Dès la rentrée d’octobre 2020,

les premiers bracelets anti-rapprochement seront opérationnels en maintenant à distance leur (ex)conjoint violents.

1000 bracelets qui concerneront seulement que 5 juridictions en France…

Une mesure qui pourrait  aider des femmes qui subissent des violences conjugales de plus en plus nombreuses.

Pour lutter contre ces violences, le gouvernement propose d’équiper le poignet des conjoints ou ex-conjoints de bracelets anti-rapprochement GPS, comme une grosse montre.

Le Parlement a adopté ce dispositif le 18 décembre 2019.

La victime est équipée d’un boîtier, qu’elle doit toujours garder sur elle pour être géolocalisée.  le périmètre d’interdiction à la personne violente est décidé par le juge pour le maintenir à distance l’auteur des violences.

Chaque fois que le magistrat estimera que la victime se trouve dans une situation de danger qui nécessite une telle protection, il pourra l’instaurer.
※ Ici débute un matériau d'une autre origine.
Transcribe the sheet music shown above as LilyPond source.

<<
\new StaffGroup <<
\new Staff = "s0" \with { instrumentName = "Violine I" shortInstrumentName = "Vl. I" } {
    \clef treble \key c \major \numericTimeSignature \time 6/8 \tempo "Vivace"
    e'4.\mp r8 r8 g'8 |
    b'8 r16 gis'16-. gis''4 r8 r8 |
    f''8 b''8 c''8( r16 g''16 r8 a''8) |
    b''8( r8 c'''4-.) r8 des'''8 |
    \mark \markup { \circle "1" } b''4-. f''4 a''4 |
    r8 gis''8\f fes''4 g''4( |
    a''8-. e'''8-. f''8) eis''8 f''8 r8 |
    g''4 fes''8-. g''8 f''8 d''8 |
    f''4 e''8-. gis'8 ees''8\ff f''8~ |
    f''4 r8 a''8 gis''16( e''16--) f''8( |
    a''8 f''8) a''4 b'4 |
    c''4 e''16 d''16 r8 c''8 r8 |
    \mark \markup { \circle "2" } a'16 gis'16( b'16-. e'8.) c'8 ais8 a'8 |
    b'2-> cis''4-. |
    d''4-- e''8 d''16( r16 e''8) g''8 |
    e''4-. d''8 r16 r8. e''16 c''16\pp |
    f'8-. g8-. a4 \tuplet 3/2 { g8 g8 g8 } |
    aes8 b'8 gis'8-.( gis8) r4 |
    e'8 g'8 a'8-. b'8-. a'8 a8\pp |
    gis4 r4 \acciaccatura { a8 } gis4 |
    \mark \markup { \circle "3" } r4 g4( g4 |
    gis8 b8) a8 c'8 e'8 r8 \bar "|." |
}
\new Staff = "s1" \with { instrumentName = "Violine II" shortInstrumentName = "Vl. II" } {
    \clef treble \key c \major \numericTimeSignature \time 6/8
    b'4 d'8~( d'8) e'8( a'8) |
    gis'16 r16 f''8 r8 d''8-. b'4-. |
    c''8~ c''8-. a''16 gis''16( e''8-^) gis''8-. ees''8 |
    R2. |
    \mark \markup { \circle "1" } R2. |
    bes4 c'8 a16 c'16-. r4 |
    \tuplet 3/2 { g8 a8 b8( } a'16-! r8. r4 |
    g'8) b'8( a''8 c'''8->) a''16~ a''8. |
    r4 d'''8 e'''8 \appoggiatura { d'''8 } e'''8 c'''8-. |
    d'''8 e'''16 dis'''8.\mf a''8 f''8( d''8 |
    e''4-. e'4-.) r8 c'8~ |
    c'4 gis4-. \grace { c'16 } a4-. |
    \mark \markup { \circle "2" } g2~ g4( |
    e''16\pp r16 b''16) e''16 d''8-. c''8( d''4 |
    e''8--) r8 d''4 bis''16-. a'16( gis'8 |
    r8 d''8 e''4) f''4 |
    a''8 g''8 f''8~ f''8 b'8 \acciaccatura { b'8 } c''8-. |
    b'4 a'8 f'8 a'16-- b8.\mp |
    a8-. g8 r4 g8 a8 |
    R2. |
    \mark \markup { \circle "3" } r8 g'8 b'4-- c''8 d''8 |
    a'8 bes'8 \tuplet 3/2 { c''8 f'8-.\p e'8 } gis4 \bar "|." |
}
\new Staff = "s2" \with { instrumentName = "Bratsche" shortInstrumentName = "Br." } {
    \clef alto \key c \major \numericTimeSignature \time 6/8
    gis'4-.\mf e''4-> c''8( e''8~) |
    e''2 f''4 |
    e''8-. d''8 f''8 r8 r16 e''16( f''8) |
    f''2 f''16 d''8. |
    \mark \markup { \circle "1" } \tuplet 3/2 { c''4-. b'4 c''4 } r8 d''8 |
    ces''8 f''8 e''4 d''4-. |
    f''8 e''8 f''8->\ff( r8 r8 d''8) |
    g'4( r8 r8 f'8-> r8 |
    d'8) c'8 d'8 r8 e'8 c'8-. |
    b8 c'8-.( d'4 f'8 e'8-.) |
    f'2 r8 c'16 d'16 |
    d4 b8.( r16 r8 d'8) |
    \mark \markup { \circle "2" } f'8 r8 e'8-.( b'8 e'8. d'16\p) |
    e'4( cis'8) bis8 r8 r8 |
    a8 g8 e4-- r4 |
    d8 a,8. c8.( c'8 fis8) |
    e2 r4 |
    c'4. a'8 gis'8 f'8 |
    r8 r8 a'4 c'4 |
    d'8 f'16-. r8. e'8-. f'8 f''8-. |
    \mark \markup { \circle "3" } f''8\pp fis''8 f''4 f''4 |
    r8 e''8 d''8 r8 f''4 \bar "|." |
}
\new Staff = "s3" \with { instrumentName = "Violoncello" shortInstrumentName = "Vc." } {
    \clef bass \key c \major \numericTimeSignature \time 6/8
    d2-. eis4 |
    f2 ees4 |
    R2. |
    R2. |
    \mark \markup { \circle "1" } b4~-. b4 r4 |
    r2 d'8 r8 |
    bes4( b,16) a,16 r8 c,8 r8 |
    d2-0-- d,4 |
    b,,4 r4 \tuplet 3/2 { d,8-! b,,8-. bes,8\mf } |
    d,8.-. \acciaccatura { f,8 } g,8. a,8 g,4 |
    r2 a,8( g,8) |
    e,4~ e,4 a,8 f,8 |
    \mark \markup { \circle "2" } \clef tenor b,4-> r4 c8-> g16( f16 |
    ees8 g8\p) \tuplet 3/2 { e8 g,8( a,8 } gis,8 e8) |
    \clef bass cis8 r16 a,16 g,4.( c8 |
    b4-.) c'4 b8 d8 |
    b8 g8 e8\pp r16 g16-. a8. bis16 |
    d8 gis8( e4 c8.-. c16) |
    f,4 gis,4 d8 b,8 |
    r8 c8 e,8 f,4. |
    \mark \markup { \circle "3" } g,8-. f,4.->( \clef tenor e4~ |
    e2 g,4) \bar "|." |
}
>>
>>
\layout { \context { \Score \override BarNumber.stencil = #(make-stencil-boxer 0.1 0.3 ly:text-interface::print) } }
Avant le jugement, « un contrôle judiciaire peut être assorti d’un BAR pour appuyer une demande d’éloignement,  notamment si l’auteur de violence est considéré comme très violent et qu’il y a des risques de récidives.

LOI n° 2019-1480 du 28 décembre 2019 visant à agir contre les violences au sein de la famille

De l’élargissement du port du bracelet anti-rapprochement

Philippe Autrive Avocat au Barreau de Paris

Décret du 27 mai 2020 visant à agir contre les violences au sein de la famille : un recul stupéfiant des droits des victimes – Dalloz 5 juin 2020

Décrétée cause nationale par le président de la République dès le 25 novembre 2017, la lutte contre les violences faites aux femmes (et plus généralement les violences intrafamiliales) vient de vivre un recul stupéfiant avec la publication au Journal officiel de la République française du 28 mai 2020 du décret n° 2020-636 du 27 mai 2020 dont l’article 2, modifiant les dispositions de l’article 1136-3 du code de procédure civile, vient mettre à néant toutes les avancées obtenues de haute lutte par les défenseurs des droits des victimes.